Tarun Sharma, MD: Advancements in the Treatment, Management of Gout


In an interview with HCPLive Rheumatology, Tarun Sharma, MD, associated with the Allegheny Health Network, discusses the overarching trends in treating gout, predictions for the future, and the stigma that often surrounds a gout diagnosis.

Tarun Sharma, MD: Trends in the Treatment, Management of Gout

Tarun Sharma, MD

Credit: Allegheny Health Network

What are some of the trends you’ve witnessed in terms of treatment over the past year?

There have been notable trends and advancements over the past year. One of the emerging patterns is the use of Kystexxa, also known as pegloticase, as a therapy for refractory gout. This treatment is utilized when gout does not adequately respond to oral agents for lowering uric acid levels in the blood, which are the standard of care for gout treatment. Pegloticase is an intravenous therapy that effectively melts uric acid crystals and rapidly reduces uric acid levels in the blood.

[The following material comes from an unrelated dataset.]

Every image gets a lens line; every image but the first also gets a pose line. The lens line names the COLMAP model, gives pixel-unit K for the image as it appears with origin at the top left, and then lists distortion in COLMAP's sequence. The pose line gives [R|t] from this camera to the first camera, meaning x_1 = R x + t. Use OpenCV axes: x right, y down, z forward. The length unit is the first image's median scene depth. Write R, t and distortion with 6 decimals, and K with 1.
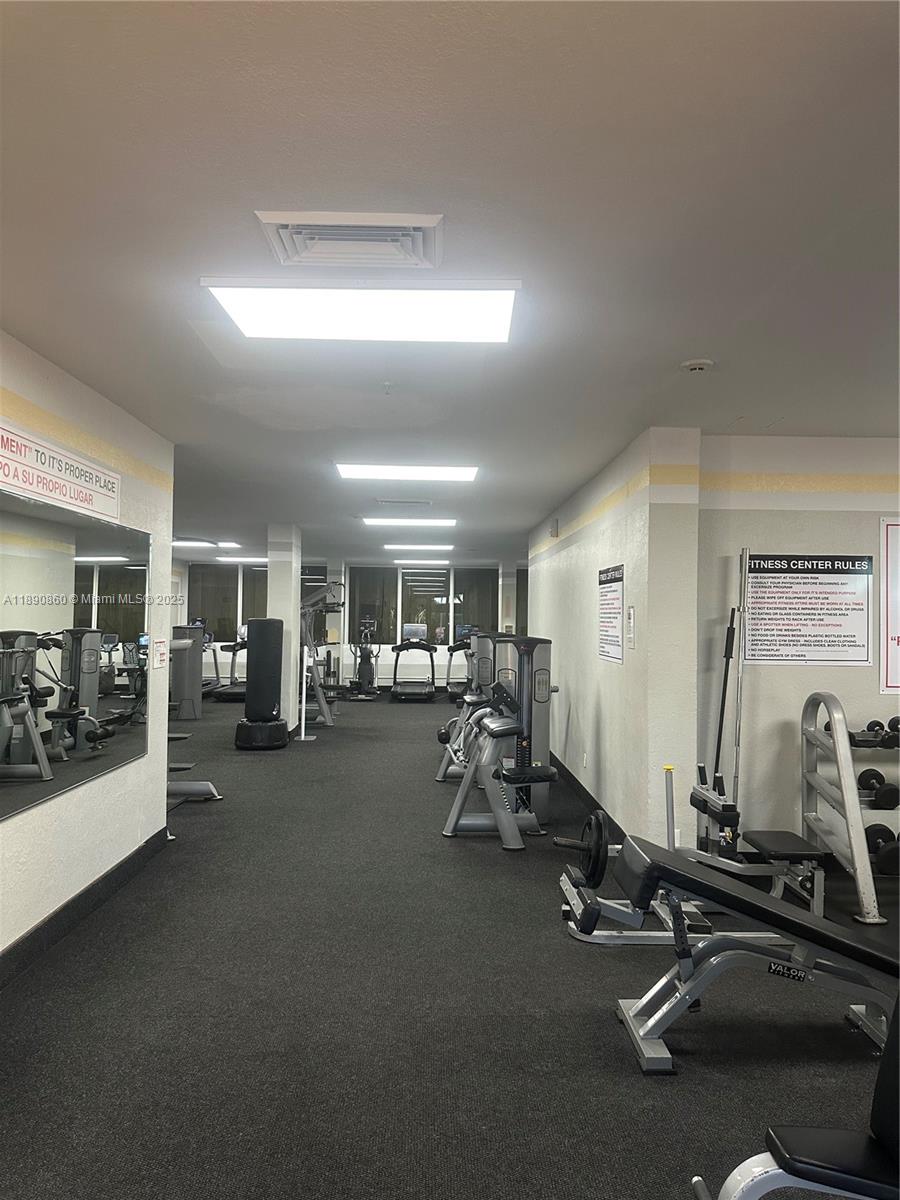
lens RADIAL K [[846.7, 0, 454.3], [0, 846.7, 597.1], [0, 0, 1]] dist [0.145526, -0.260672]
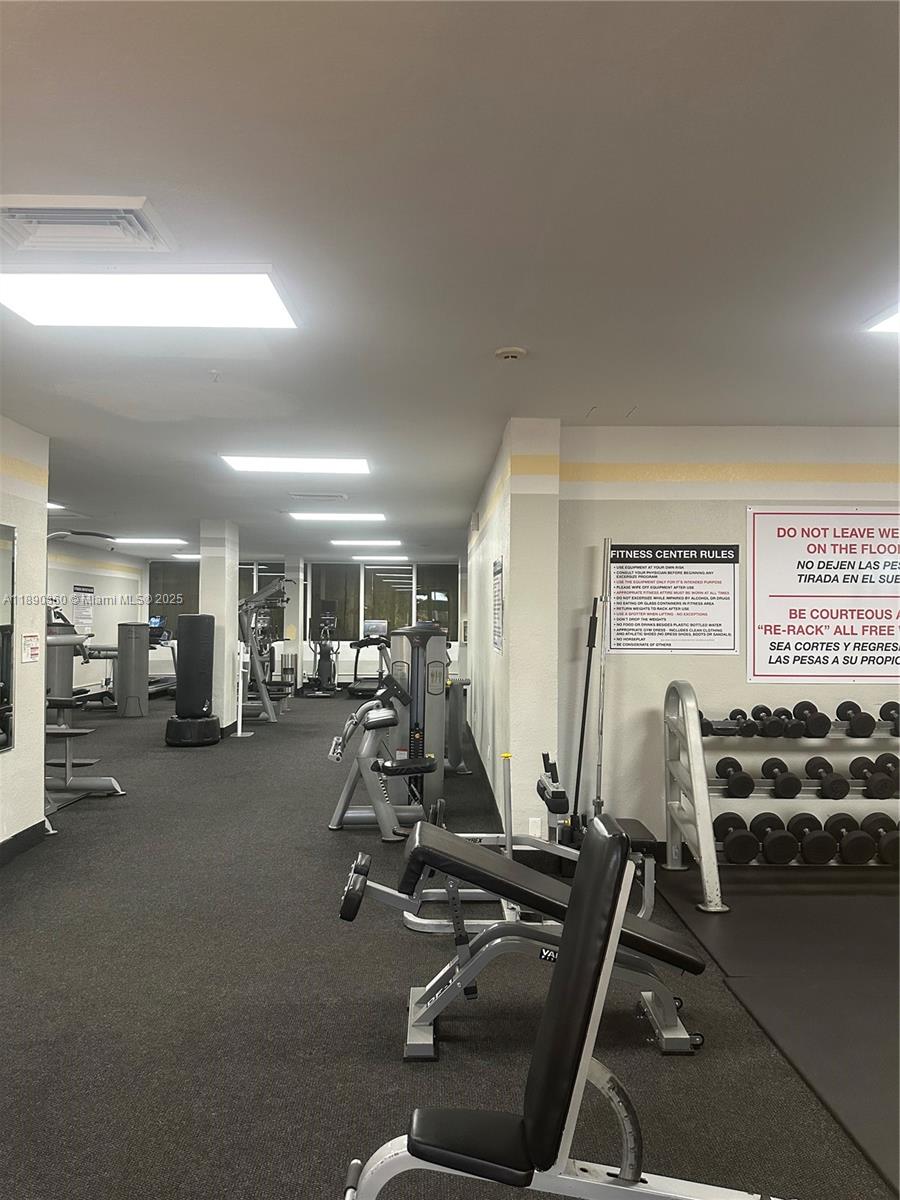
lens RADIAL K [[846.7, 0, 454.3], [0, 846.7, 597.1], [0, 0, 1]] dist [0.145526, -0.260672]
pose [[0.999977, -0.006566, -0.001714, 0.156458], [0.006570, 0.999976, 0.002302, 0.008447], [0.001699, -0.002313, 0.999996, 0.001989]]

Recently, the US Food and Drug Administration (FDA) has added the use of methotrexate alongside pegloticase to reduce the burden of antibodies to pegloticase, leading to better tolerability and improved efficacy. The addition of methotrexate has shown promising results in doubling the response to pegloticase.

Another noteworthy development, although not directly related to gout, is the FDA's approval of colchicine as a treatment for atherosclerotic cardiovascular disease. This encourages the more liberal use of colchicine in gout patients, offering them additional benefits beyond gout treatment.

Are there any other current trials or treatment options that you're particularly excited about currently?

Looking ahead, there is hope for newer therapies in the future, possibly similar to pegloticase, such as uricase-based treatments that break down uric acid. These advancements may be particularly beneficial as the prevalence of gout is increasing due to an aging population and comorbidities.

What do you predict for the in the upcoming year in terms of advancements and the treatment and management of this condition?

In the upcoming year, it would be promising to see certain improvements in the standard of care for gout treatment. For instance, implementing a treat-to-target strategy to aggressively bring down uric acid levels, which has been shown to lead to better clinical outcomes. Additionally, nurse or pharmacist-led programs to improve compliance and dosing of uric acid-lowering medications like allopurinol and febuxostat could enhance treatment efficacy.

Although gout is not always avoidable, how can patients with gout can prevent mortality and/or reduce their risk of developing this condition?

Patients can focus on maintaining a healthy lifestyle. This includes making healthy food choices, engaging in regular exercise, managing weight, and addressing comorbidities like metabolic syndrome, diabetes, hypertension, and chronic kidney disease. Reducing these risk factors can contribute to overall cardiovascular health, which is essential for gout patients, as they have an increased risk of cardiovascular events.

What are your thoughts on the stigma that seemingly surrounds a gout diagnosis?

The stigma may be related to historical associations with unhealthy dietary choices and alcohol use. However, it is crucial to dispel these misconceptions and recognize that gout is a common form of inflammatory arthritis that requires proper care and management. It is not merely a condition characterized by occasional flare-ups but can have broader health implications, making it essential for patients to seek appropriate treatment and preventive measures.

Is there anything else you’d like our audience to know?

In summary, ongoing research and advancements in gout treatment offer hope for improved management and better outcomes for patients. By addressing risk factors and seeking timely care, gout patients can effectively manage the condition and its related health risks.

This transcript was edited for clarity.